**ACTIVITY:** Reproduce the text of the rows below verbatim, line for line, and omit the pictures from your answer.

(Saved entries)
* * *

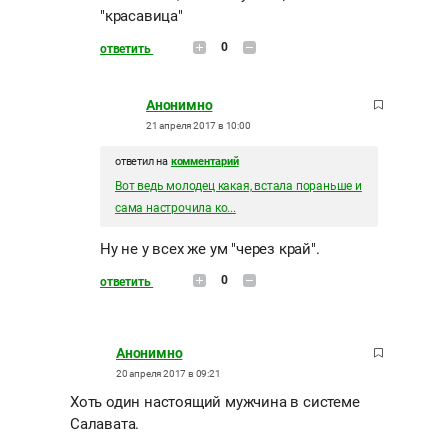
"красавица"
0
ответить
Анонимно
21 апреля 2017 в 10:00
ответил на
комментарий
Вот ведь молодец какая, встала пораньше и
сама настрочила ко...
Ну не у всех же ум "через край".
0
ответить
Анонимно
20 апреля 2017 в 09:21
Хоть один настоящий мужчина в системе
Салавата.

* * *

**TASK RESPONSE:**
"красавица"
0
ответить
Анонимно
21 апреля 2017 в 10:00
ответил на
комментарий
Вот ведь молодец какая, встала пораньше и
сама настрочила ко...
Ну не у всех же ум "через край".
0
ответить
Анонимно
20 апреля 2017 в 09:21
Хоть один настоящий мужчина в системе
Салавата.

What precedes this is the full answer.